Thank you for sharing your experience both learning Spanish and with Chinese. Eastern and western languages do not share grammar or sentence structure or a common alphabet to work with and this makes going back and forth between the two extremely difficult. With Chinese, so much also depends on tone which makes it even harder to master as a non-native speaker. Tackling the two is surely giving your brain a challenge! Good luck with your studies.
A lovely post. I remember learning English, the excitement when I first could understand a paragraph, then the joy when I could sense volumes unsaid in that paragraph, and later still when I could FINALLY feel the beat of the language in English poetry. I’ve been an English speaker for 25 years, living in the US 17 years. All of my adult education was in English to the point where I simply cannot hold a complex conversation in Russian with an equal ease — Russian now is the language I learn from the English base. And with all that, I JUST NOW began to truly enjoy poetry in English. Finally truly, deeply, instinctively feel it.

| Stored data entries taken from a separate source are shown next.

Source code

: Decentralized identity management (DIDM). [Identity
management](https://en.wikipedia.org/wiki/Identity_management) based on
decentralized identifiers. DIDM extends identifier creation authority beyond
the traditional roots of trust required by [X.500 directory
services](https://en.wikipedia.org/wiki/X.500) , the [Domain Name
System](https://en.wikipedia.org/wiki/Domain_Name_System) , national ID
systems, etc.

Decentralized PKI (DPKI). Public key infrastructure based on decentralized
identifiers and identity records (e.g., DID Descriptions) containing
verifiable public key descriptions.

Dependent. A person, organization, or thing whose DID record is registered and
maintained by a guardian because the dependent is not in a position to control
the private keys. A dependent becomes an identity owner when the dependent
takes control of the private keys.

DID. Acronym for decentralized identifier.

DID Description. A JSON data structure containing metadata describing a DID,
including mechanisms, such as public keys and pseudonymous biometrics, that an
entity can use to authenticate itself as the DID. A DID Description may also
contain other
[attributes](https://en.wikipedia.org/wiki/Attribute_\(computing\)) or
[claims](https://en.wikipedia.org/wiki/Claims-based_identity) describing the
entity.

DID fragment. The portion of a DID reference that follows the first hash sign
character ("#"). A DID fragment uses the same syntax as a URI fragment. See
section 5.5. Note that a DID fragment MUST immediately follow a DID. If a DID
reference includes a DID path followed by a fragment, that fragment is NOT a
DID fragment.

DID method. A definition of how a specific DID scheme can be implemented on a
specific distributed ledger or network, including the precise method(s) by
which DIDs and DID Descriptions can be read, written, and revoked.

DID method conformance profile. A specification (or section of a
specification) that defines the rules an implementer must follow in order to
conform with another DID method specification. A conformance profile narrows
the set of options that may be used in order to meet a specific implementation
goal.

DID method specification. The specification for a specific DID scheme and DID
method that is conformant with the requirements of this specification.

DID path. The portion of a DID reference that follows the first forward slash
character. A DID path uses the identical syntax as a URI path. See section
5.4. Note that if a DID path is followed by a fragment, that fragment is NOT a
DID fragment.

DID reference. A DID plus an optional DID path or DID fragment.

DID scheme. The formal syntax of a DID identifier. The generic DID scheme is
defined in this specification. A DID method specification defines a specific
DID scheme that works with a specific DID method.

After 25 years. Does this mean I am bilingual? Can I still call Russian my “native” language? I no longer rely on it as my primary expression of thought. Did that change my personality, the way I experience the world? Thanks for making me muse about all this.
I think the language we dream in and think in becomes a part of our cultural heritage. At the same time, though you may no longer speak Russian fluently, some aspects of growing up in that culture must still be a part of you?
Interesting piece. I learned Spanish when I lived in Spain, and I feel it is slipping away now as I don’t use it very often – but even when I speak Spanish, I do feel I have a new identity so to speak and I think that is inevitable when we take on another language. That is, if we do it properly. In my opinion, you can’t just learn a language by learning word patterns and grammar rules: you have to learn the culture, understand the people and get to know the language as more than a set of language rules presented neatly in a book. I teach English to speakers of other languages, and that’s the line I take with my students: it’s more than just a language 🙂
I think the cultural context is what makes it so difficult to master a new language, because it is something native speakers are immersed in from the beginning and do not often give much thought to since it becomes natural to them.